2020年のCESリポートで、ローランドの未来型デジタルピアノを報じた。「“これぞ未来のデジタル・ピアノだ” ローランドの近未来コンセプトモデル「GPX-F1 Facet」が素晴らしい」( https://online.stereosound.co.jp/_ct/17332623 )というタイトルで、多面体で構成された、クリスタルのようにキラキラ光るコンサート・グランドピアノ型のコンセプト・モデル『GPX-F1 Facet』を紹介した。

 今回のCES2023でのデジタルピアノも刮目。「ローランド創業50周年記念モデル」という平凡な名前の試作機だが、中味はもの凄くユニークで、未来的だ。

画像: これがドローン・スピーカー。現在様々なタイプの静音ドローンをテストしている

これがドローン・スピーカー。現在様々なタイプの静音ドローンをテストしている

画像: いまは気球スピーカーで実験中

いまは気球スピーカーで実験中

 なんとドローンを鳴らすのである。ドローンにスピーカーを取り付け、いやスピーカーにドローンを取り付け、ピアノの上から下に向けて鳴らすのである。何と斬新! CES会場ではドローンは釣られていたが、音は出ず。まずはヘリウム風船の下にスピーカーを取り付けるという実験が進んでいるという。

 CESのデモンストレーションはイメージで、将来的に静音ドローンを飛ばすという。音源的にはホールトーンやコンチェルトのオーケストラ音などが考えられるが、デジタルピアノ用のサブスピーカーという位置づけでなく、もっと広くホームシアターシーンでも活用できそうだ。

 いつもは数十のドローンスピーカーが床に待機しているが、これから6本のハイトスピーカーを使ったコンテンツを聴くとしたら、6つのドローンが飛び上がり、上映中はずっと空中に留まり、音を出し、終わったら、元の位置に戻って格納。ちょうどロボット掃除機が充電のためにベースに戻るイメージだ。

画像: 「ローランド創業50周年記念モデル」。キャビネット部は国産ナラ材を使用し、カリモク家具が製作した。コンセプトは宝石箱

「ローランド創業50周年記念モデル」。

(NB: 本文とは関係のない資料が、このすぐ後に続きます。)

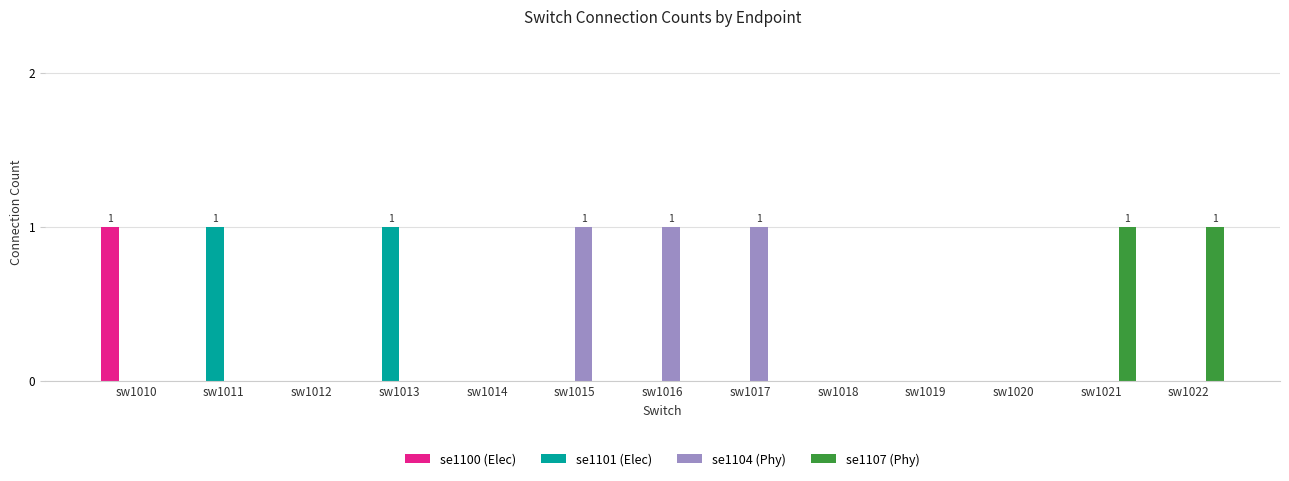

What is the sum of all se1107 (Phy) values?

2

キャビネット部は国産ナラ材を使用し、カリモク家具が製作した。コンセプトは宝石箱

画像: このエッジ部分に全面拡散スピーカーを搭載

このエッジ部分に全面拡散スピーカーを搭載

 このローランドのデモンストレーションを観て、感じたのは、既成概念に囚われてはだめだということだ。ドローンスピーカーなら、取り付け場所、配線や電源(もちろんバッテリー)などの問題が皆無だ。今後の静かに浮遊するドローン開発に期待したい。

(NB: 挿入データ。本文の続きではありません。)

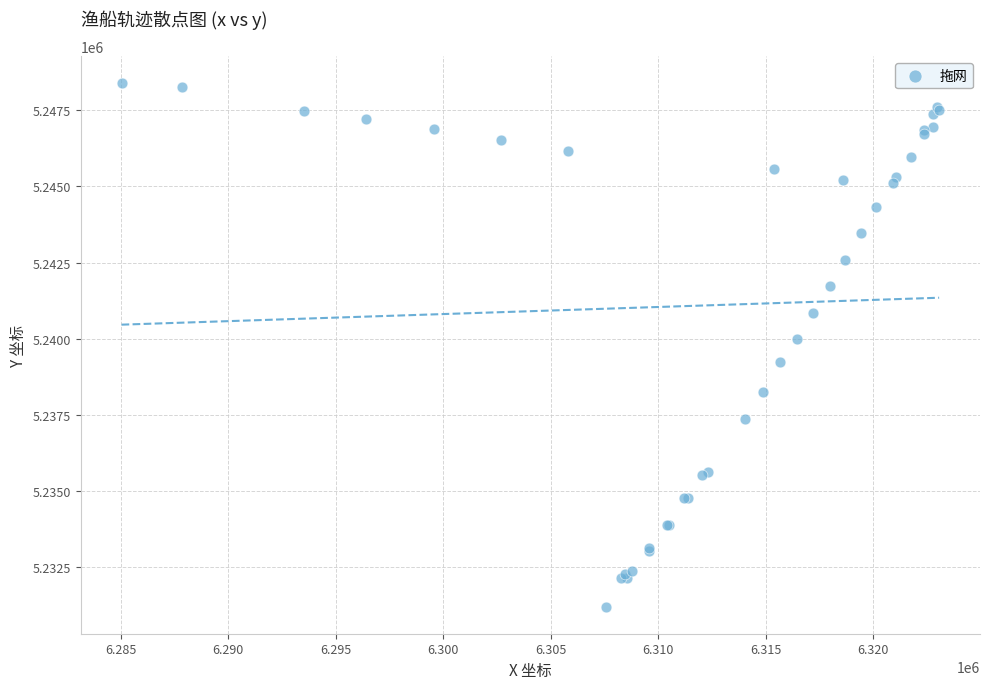

What Y value in the scatter plot is closest to 5239791?

5239983.3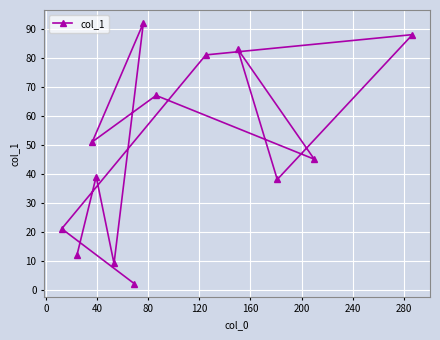

What is the value of the 6th point from the left?

2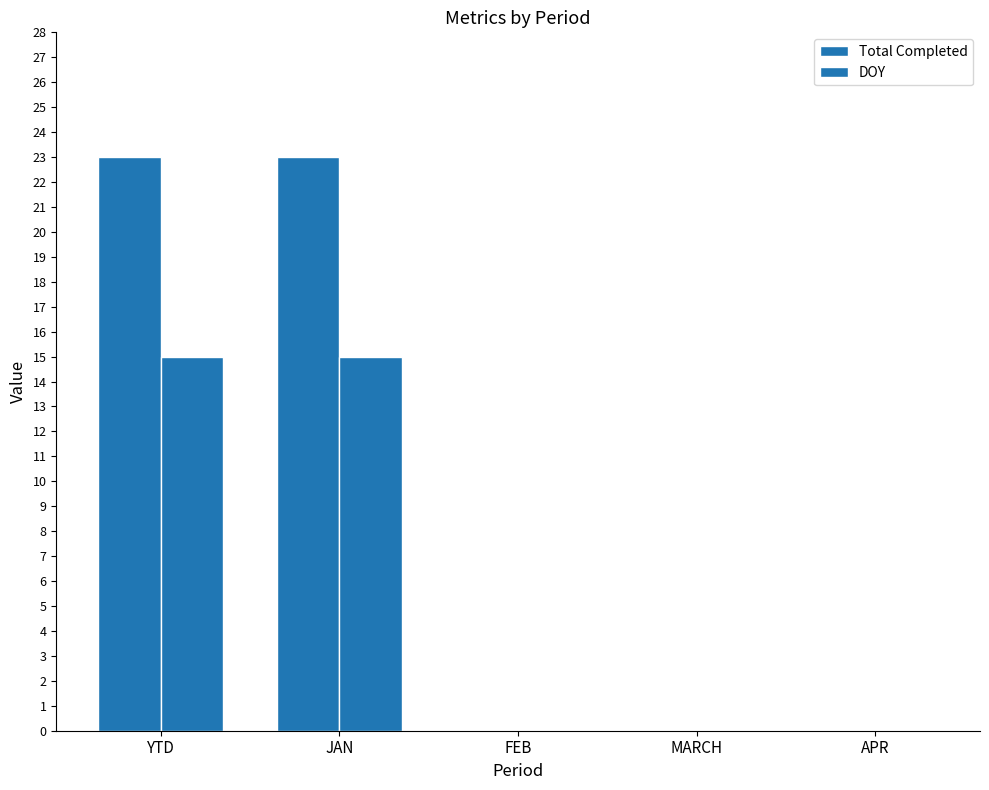

Which has a higher value, FEB or YTD?

YTD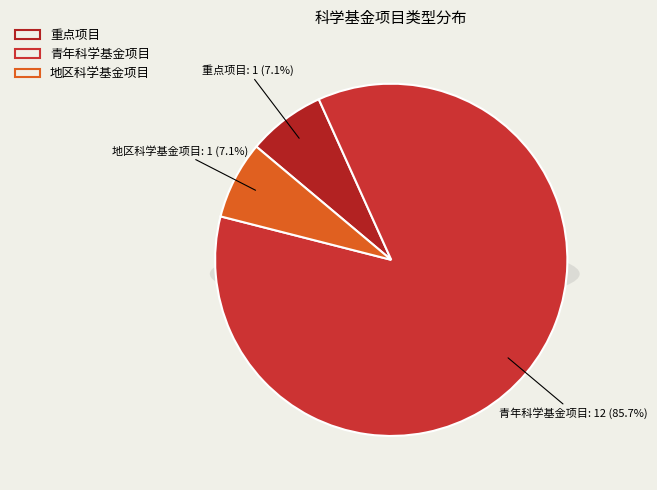

Which category has the biggest portion of the pie?

青年科学基金项目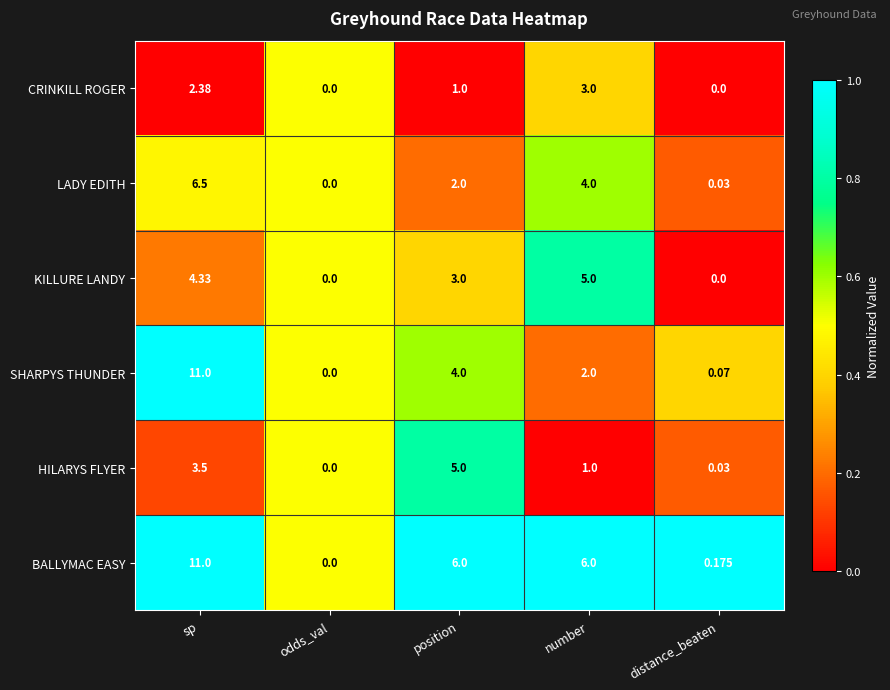

Which series changed the most between sp and distance_beaten?

SHARPYS THUNDER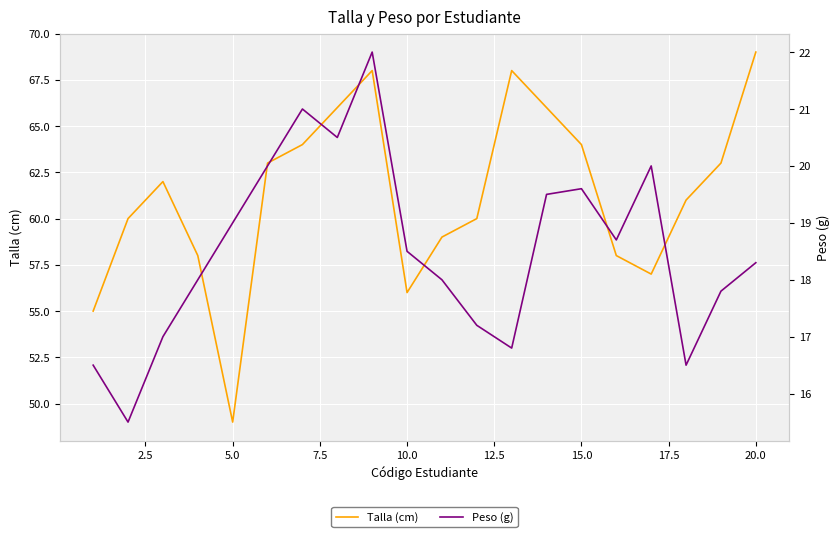

What is the lowest value of the Peso (g) series?

15.5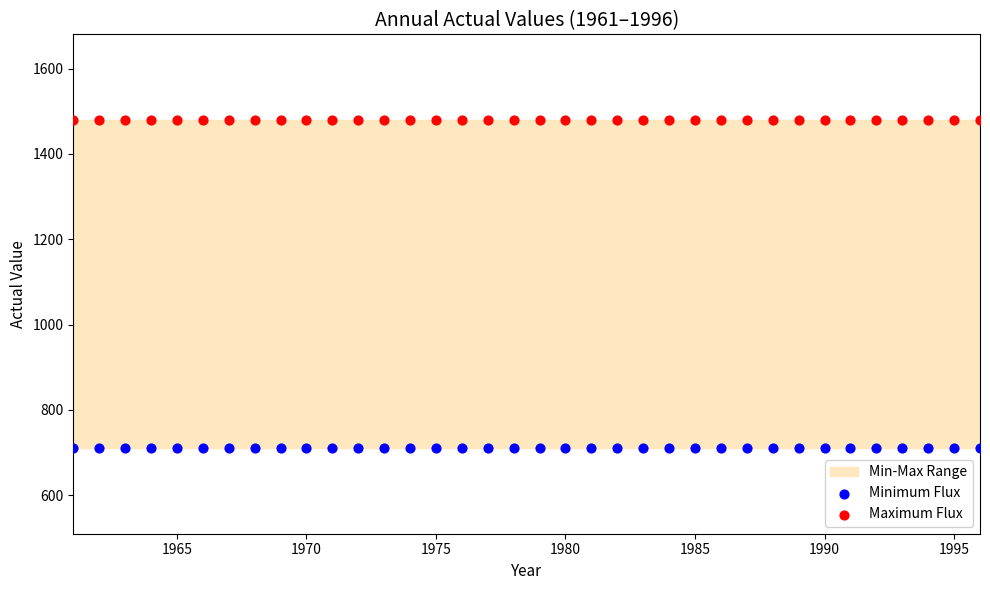

Which series reaches the minimum Y coordinate?

Minimum Flux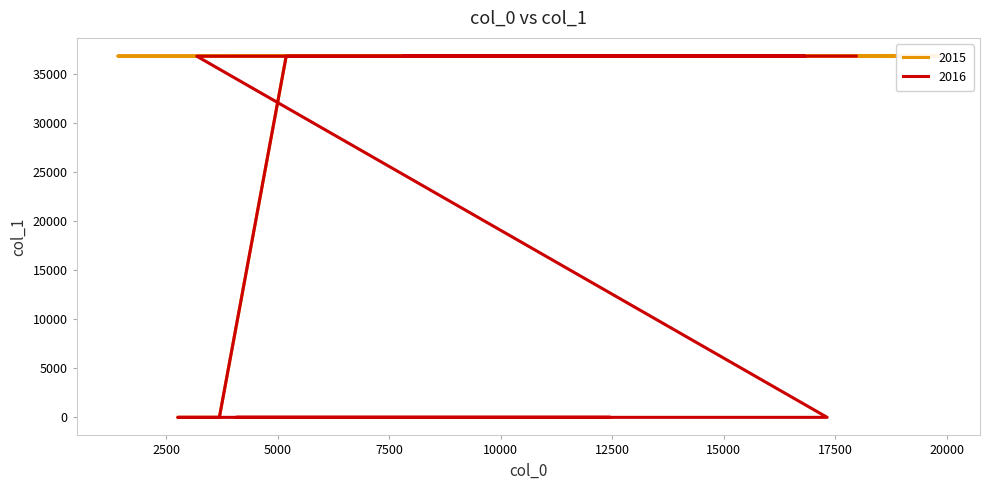

What position from the right is 9459?

31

 それはともかく、このピアノは現時点でのローランドのデジタルピアノ用の技術を結集し、最新のモデリング音源が搭載されている。現場で弾いてみたが、とても自然なタッチで、強弱が奏者の思うままという感じ。音のグラデーションも繊細で、いかにもデジタル的な強弱のコントラストではなく、アナログ的なテクスチャーが、指と耳と、そして脳に心地好かった。

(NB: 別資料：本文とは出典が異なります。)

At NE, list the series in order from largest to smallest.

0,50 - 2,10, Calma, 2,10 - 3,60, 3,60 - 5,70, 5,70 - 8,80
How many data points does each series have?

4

 残念ながらドローンスピーカーの音は聴けなかったが。この最新音源の音と、鍵盤フィーリングには大いに感心した。ローランドの過去のデジタルピアノの名機、EP-10、RD-1000、JD-800、V-Piano All Silver、Supernatural Pianoの音と音場がサンプリング再生できるのも、ファンにはちょっとした魅力だ。

 本モデルは5台試作し、これから世界を回ってデモンストレーションするという。みなさんにも聴く、弾くチャンスがあるかもしれない。その時、果たして、ドローンは飛ぶか?!